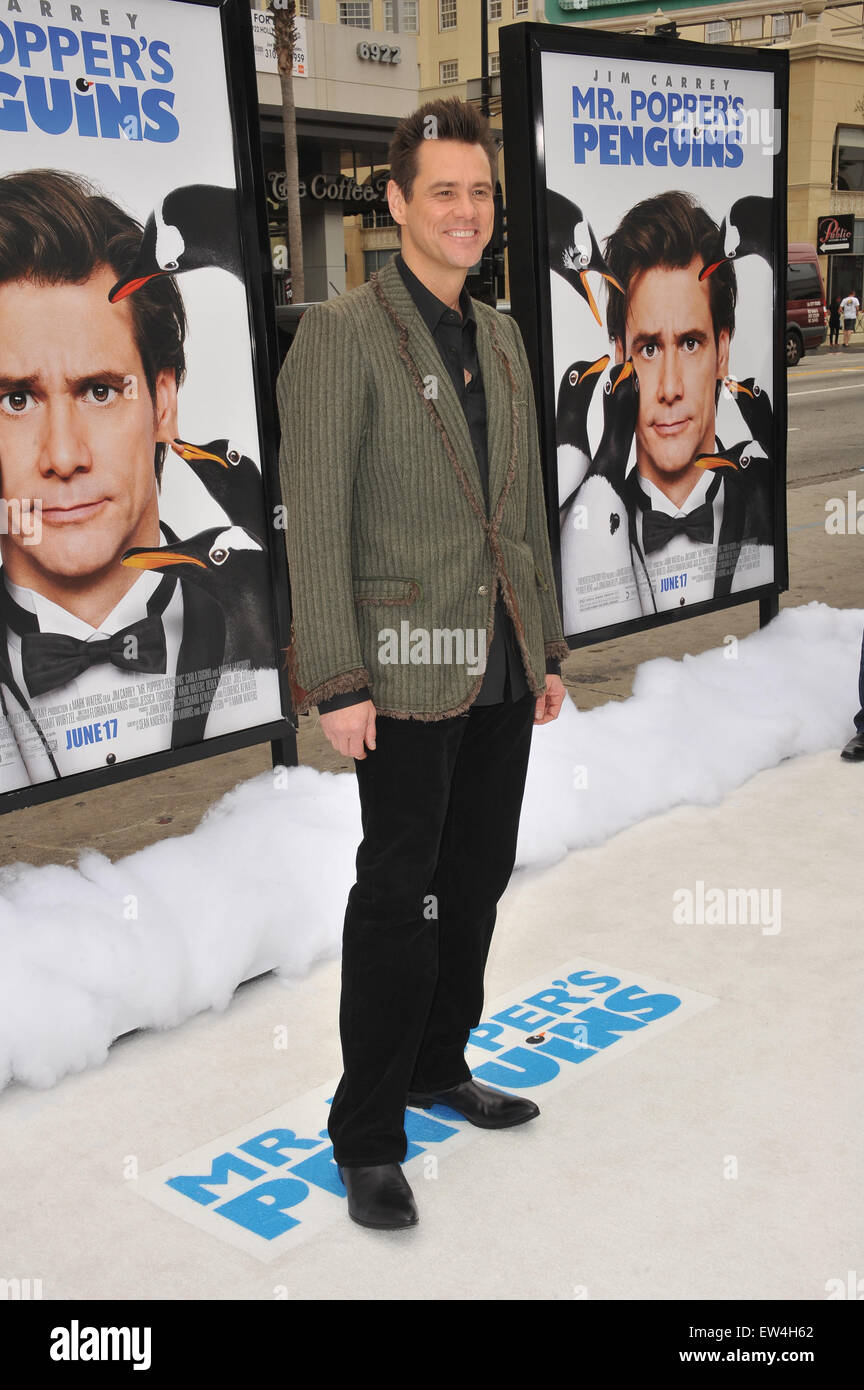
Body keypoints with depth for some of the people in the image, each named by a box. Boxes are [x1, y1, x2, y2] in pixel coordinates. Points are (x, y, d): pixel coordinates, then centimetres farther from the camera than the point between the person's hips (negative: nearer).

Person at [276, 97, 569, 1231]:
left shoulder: (501, 338, 13)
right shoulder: (342, 336, -9)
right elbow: (314, 520, -13)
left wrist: (546, 649, 16)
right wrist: (338, 683, -17)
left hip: (501, 669, 7)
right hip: (408, 670, -7)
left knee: (478, 880, 15)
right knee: (400, 900, -1)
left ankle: (439, 1066, 34)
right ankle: (366, 1138, 14)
§
=== Required action ===
Give every record back exactly as it reads, with no images.

=== Your response ===
Body keypoints with depth for some of the people in the image, each named by a box. Boxes are [x1, y1, x2, y2] in pixel coordinates. Points are (x, y, d): pixel coordinates, then centimetres farther from the camera than the point between the person's hips (negative: nearer).

Person at [276, 97, 569, 1231]:
left shoulder: (501, 338, 13)
right shoulder: (342, 336, -9)
right elbow: (314, 520, -13)
left wrist: (546, 649, 16)
right wrist: (338, 683, -17)
left hip: (501, 669, 7)
right hip: (408, 670, -7)
left knee: (478, 880, 15)
right knee: (400, 900, -1)
left ankle: (439, 1066, 34)
right ankle: (366, 1138, 14)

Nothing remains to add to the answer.